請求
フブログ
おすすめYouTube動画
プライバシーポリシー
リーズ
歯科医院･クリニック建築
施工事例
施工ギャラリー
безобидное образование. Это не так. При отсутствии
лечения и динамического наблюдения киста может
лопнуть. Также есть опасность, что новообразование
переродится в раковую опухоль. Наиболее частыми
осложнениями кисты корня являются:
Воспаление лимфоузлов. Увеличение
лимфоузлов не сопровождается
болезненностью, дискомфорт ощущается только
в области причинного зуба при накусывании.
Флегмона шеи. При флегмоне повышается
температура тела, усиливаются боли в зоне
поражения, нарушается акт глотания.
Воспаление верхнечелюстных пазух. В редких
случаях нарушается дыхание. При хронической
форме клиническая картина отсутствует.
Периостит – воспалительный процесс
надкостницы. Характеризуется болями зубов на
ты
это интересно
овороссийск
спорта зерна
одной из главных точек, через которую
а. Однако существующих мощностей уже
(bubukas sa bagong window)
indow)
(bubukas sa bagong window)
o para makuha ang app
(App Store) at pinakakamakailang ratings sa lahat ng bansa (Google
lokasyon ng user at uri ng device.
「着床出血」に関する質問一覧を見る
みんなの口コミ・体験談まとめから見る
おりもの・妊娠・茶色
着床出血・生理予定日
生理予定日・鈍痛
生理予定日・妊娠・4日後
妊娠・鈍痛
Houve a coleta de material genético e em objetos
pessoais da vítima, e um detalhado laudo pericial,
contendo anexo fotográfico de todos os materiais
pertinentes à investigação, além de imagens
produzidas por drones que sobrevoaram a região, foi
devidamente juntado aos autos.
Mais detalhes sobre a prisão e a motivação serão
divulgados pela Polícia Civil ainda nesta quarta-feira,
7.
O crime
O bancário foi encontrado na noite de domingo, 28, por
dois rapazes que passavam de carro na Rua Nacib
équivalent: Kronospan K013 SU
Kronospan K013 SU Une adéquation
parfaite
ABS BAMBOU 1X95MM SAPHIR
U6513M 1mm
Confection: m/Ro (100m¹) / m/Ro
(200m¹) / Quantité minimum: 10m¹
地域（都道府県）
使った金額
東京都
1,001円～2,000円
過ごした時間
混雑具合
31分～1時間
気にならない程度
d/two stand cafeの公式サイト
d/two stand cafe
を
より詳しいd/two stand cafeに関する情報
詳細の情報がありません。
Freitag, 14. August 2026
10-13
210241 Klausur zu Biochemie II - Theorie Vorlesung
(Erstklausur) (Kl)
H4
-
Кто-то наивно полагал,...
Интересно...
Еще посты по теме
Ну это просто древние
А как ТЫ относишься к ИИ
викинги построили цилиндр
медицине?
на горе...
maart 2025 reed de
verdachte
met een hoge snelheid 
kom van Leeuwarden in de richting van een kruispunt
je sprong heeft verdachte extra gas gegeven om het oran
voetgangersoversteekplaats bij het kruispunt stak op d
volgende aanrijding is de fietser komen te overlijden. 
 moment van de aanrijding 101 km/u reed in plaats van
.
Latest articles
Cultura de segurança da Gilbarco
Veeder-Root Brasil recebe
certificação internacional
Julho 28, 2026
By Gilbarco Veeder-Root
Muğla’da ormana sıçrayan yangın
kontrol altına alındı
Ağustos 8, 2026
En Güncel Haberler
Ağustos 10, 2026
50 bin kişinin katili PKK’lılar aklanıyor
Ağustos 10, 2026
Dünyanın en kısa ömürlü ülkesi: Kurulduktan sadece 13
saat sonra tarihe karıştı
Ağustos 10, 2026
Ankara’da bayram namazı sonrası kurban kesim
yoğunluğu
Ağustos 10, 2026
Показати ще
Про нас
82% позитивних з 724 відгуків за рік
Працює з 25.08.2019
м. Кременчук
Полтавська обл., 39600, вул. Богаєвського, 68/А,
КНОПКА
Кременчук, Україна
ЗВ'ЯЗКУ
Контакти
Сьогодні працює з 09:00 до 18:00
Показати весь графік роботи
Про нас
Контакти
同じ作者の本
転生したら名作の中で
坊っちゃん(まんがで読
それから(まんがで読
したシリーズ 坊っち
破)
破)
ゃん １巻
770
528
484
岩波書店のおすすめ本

PROMPT → Copy every line of the listing above without changing anything.

THE COMPLETED TASK →
請求
フブログ
おすすめYouTube動画
プライバシーポリシー
リーズ
歯科医院･クリニック建築
施工事例
施工ギャラリー
безобидное образование. Это не так. При отсутствии
лечения и динамического наблюдения киста может
лопнуть. Также есть опасность, что новообразование
переродится в раковую опухоль. Наиболее частыми
осложнениями кисты корня являются:
Воспаление лимфоузлов. Увеличение
лимфоузлов не сопровождается
болезненностью, дискомфорт ощущается только
в области причинного зуба при накусывании.
Флегмона шеи. При флегмоне повышается
температура тела, усиливаются боли в зоне
поражения, нарушается акт глотания.
Воспаление верхнечелюстных пазух. В редких
случаях нарушается дыхание. При хронической
форме клиническая картина отсутствует.
Периостит – воспалительный процесс
надкостницы. Характеризуется болями зубов на
ты
это интересно
овороссийск
спорта зерна
одной из главных точек, через которую
а. Однако существующих мощностей уже
(bubukas sa bagong window)
indow)
(bubukas sa bagong window)
o para makuha ang app
(App Store) at pinakakamakailang ratings sa lahat ng bansa (Google
lokasyon ng user at uri ng device.
「着床出血」に関する質問一覧を見る
みんなの口コミ・体験談まとめから見る
おりもの・妊娠・茶色
着床出血・生理予定日
生理予定日・鈍痛
生理予定日・妊娠・4日後
妊娠・鈍痛
Houve a coleta de material genético e em objetos
pessoais da vítima, e um detalhado laudo pericial,
contendo anexo fotográfico de todos os materiais
pertinentes à investigação, além de imagens
produzidas por drones que sobrevoaram a região, foi
devidamente juntado aos autos.
Mais detalhes sobre a prisão e a motivação serão
divulgados pela Polícia Civil ainda nesta quarta-feira,
7.
O crime
O bancário foi encontrado na noite de domingo, 28, por
dois rapazes que passavam de carro na Rua Nacib
équivalent: Kronospan K013 SU
Kronospan K013 SU Une adéquation
parfaite
ABS BAMBOU 1X95MM SAPHIR
U6513M 1mm
Confection: m/Ro (100m¹) / m/Ro
(200m¹) / Quantité minimum: 10m¹
地域（都道府県）
使った金額
東京都
1,001円～2,000円
過ごした時間
混雑具合
31分～1時間
気にならない程度
d/two stand cafeの公式サイト
d/two stand cafe
を
より詳しいd/two stand cafeに関する情報
詳細の情報がありません。
Freitag, 14. August 2026
10-13
210241 Klausur zu Biochemie II - Theorie Vorlesung
(Erstklausur) (Kl)
H4
-
Кто-то наивно полагал,...
Интересно...
Еще посты по теме
Ну это просто древние
А как ТЫ относишься к ИИ
викинги построили цилиндр
медицине?
на горе...
maart 2025 reed de
verdachte
met een hoge snelheid 
kom van Leeuwarden in de richting van een kruispunt
je sprong heeft verdachte extra gas gegeven om het oran
voetgangersoversteekplaats bij het kruispunt stak op d
volgende aanrijding is de fietser komen te overlijden. 
 moment van de aanrijding 101 km/u reed in plaats van
.
Latest articles
Cultura de segurança da Gilbarco
Veeder-Root Brasil recebe
certificação internacional
Julho 28, 2026
By Gilbarco Veeder-Root
Muğla’da ormana sıçrayan yangın
kontrol altına alındı
Ağustos 8, 2026
En Güncel Haberler
Ağustos 10, 2026
50 bin kişinin katili PKK’lılar aklanıyor
Ağustos 10, 2026
Dünyanın en kısa ömürlü ülkesi: Kurulduktan sadece 13
saat sonra tarihe karıştı
Ağustos 10, 2026
Ankara’da bayram namazı sonrası kurban kesim
yoğunluğu
Ağustos 10, 2026
Показати ще
Про нас
82% позитивних з 724 відгуків за рік
Працює з 25.08.2019
м. Кременчук
Полтавська обл., 39600, вул. Богаєвського, 68/А,
КНОПКА
Кременчук, Україна
ЗВ'ЯЗКУ
Контакти
Сьогодні працює з 09:00 до 18:00
Показати весь графік роботи
Про нас
Контакти
同じ作者の本
転生したら名作の中で
坊っちゃん(まんがで読
それから(まんがで読
したシリーズ 坊っち
破)
破)
ゃん １巻
770
528
484
岩波書店のおすすめ本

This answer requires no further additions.